■ **The task**
The tail of the records, from the line containing "Local Crime News membership f" through the final line, should be printed exactly and on its own.

#### Entries provided ####

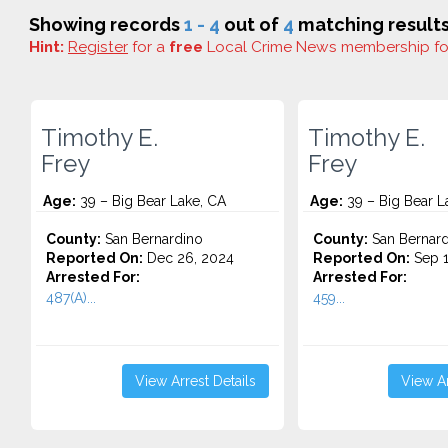
Showing records
1 - 4
out of
4
matching results
Hint:
Register
for a
free
Local Crime News membership f
Timothy E.
Timothy E.
Frey
Frey
Age:
39 – Big Bear Lake, CA
Age:
39 – Big Bear L
County:
San Bernardino
County:
San Bernard
Reported On:
Dec 26, 2024
Reported On:
Sep 1
Arrested For:
Arrested For:
487(A)...
459...
View Arrest Details
View Ar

####

■ **Expected answer**
Local Crime News membership f
Timothy E.
Timothy E.
Frey
Frey
Age:
39 – Big Bear Lake, CA
Age:
39 – Big Bear L
County:
San Bernardino
County:
San Bernard
Reported On:
Dec 26, 2024
Reported On:
Sep 1
Arrested For:
Arrested For:
487(A)...
459...
View Arrest Details
View Ar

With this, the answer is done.